● TASK DIRECTIONS: List every line in the items below that contains the word "unserer". Case matters.

● PROVIDED RECORDS:

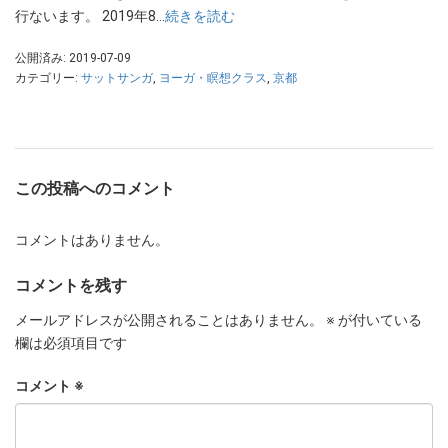
行ないます。 2019年8…
続きを読む
公開済み: 2019-07-09
カテゴリー:
サットサンガ
,
ヨーガ・瞑想クラス
,
京都
この投稿へのコメント
コメントはありません。
コメントを残す
メールアドレスが公開されることはありません。
※
が付いている
欄は必須項目です
コメント
※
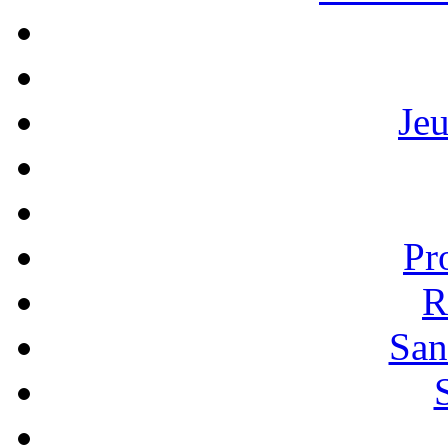
Je
Pr
R
San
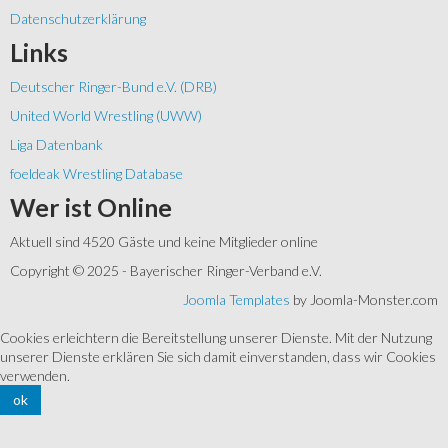
Datenschutzerklärung
Links
Deutscher Ringer-Bund e.V. (DRB)
United World Wrestling (UWW)
Liga Datenbank
foeldeak Wrestling Database
Wer
ist Online
Aktuell sind 4520 Gäste und keine Mitglieder online
Copyright © 2025 - Bayerischer Ringer-Verband e.V.
Joomla Templates
by Joomla-Monster.com
Cookies erleichtern die Bereitstellung unserer Dienste. Mit der Nutzung
unserer Dienste erklären Sie sich damit einverstanden, dass wir Cookies
verwenden.
ok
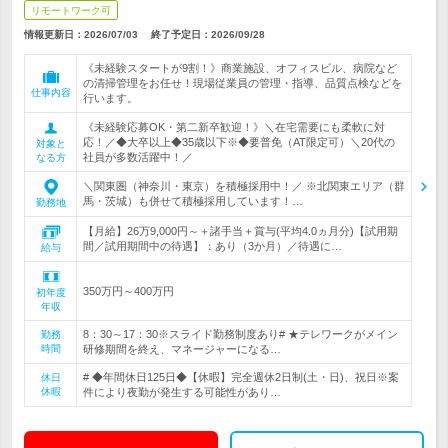
リモートワーク可
情報更新日：2026/07/03
終了予定日：
2026/09/28
《未経験スタートが9割！》商業施設、オフィスビル、病院など
の清掃管理をお任せ！現場従業員の管理・指導、品質点検などを
仕事内容
行います。
《未経験応募OK・第二新卒歓迎！》＼在宅需要にも柔軟に対
応！／◆大卒以上◆35歳以下※◆要普免（AT限定可）＼20代の
対象と
社員が多数活躍中！／
なる方
＼関東圏（神奈川・東京）を積極採用中！／ ※北関東エリア（群
馬・茨城）も併せて積極採用しています！…
勤務地
【月給】26万9,000円～＋諸手当＋賞与(平均4.0ヵ月分)【試用期
間／試用期間中の待遇】：あり（3か月）／待遇に…
給与
350万円～400万円
初年度
年収
8：30～17：30※スライド勤務制度あり# ★テレワークがメイン
勤務
時間
研修期間を終え、マネージャーになる…
# ◆年間休日125日◆【休暇】完全週休2日制(土・日)、祝日※案
休日
休暇
件により夜勤が発生する可能性があり…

● WRITTEN REPLY:
Cookies erleichtern die Bereitstellung unserer Dienste. Mit der Nutzung
unserer Dienste erklären Sie sich damit einverstanden, dass wir Cookies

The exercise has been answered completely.